Chief Constable Sara Thornton

Speaking to an invited audience at the Police Foundation, Thornton stated that the service must be focused on realising the right outcomes for the public which will inevitably entail better demand management, a commitment to evidence-based policing, further integration with other organisations and a constant emphasis on legitimacy.

It’s clear that very different workforce skills and a change in leadership culture will be needed.

In her speech that formed the Police Foundation’s 2015 John Harris Memorial Lecture, Thornton said: “The pressures of changing requirements and significant reductions in the policing budget demand different approaches. This requires fresh thinking and determined leadership. The establishment of the National Police Chiefs’ Council in April has realised an opportunity to reset the way in which chief officers work together.
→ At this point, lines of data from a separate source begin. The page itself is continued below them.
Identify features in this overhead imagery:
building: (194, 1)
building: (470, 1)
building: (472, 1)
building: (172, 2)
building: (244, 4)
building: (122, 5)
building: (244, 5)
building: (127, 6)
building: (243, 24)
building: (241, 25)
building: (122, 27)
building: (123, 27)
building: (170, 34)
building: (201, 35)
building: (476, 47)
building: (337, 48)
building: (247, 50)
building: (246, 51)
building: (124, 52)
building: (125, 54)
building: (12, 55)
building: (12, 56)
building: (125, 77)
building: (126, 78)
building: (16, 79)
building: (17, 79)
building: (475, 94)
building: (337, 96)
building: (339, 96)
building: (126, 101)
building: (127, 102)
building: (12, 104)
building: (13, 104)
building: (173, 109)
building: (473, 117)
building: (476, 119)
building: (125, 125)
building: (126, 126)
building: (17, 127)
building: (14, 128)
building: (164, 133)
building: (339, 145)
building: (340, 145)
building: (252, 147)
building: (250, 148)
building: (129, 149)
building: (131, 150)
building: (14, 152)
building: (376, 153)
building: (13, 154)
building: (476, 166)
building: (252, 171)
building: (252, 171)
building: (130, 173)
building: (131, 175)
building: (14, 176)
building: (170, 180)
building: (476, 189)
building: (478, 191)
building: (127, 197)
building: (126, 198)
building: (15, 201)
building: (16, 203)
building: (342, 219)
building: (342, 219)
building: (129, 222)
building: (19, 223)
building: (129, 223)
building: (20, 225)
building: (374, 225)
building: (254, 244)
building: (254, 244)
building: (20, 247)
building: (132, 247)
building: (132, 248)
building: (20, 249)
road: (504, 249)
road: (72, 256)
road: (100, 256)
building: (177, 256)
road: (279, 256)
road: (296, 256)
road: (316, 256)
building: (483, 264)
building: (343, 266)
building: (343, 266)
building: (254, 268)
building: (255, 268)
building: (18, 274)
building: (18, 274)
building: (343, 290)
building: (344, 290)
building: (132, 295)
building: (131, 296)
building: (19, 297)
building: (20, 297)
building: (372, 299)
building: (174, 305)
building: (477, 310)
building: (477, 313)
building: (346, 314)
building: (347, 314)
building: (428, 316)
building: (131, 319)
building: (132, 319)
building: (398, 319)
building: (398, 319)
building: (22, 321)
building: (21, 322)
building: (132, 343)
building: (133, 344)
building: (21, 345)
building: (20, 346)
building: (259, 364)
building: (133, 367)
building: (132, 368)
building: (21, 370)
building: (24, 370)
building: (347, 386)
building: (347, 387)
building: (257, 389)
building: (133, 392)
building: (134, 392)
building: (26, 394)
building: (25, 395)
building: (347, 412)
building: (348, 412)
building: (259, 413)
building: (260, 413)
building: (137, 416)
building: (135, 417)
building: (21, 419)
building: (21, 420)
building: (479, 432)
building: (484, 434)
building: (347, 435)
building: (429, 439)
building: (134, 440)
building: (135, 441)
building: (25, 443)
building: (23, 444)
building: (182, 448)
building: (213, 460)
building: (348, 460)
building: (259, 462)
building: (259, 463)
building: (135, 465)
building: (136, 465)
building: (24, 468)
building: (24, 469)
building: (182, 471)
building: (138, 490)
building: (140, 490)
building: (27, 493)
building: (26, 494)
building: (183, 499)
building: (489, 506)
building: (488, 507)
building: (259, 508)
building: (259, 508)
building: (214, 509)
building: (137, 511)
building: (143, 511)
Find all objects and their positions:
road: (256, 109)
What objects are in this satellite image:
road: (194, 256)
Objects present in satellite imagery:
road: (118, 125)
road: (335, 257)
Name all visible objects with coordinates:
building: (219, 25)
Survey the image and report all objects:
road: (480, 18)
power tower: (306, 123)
We have been asked to contribute our ideas and we are up for the debate involving members of the public, elected representatives and our staff such that we can inform the ‘re-imagination’ of policing.”

Dr Rick Muir, director of the Police Foundation, responded by stating: “The police service is under unprecedented pressure, having to deal simultaneously with financial austerity and changing patterns of crime. The police service needs to better understand the changing nature of demand on its time. The rise of cyber crime and growing concern about child sexual exploitation in particular requires a wholly different kind of policing. This year’s annual Police Foundation lecture provides a timely opportunity to reflect on these challenges and consider how the police service, the Government and citizens can work together in order to meet them.”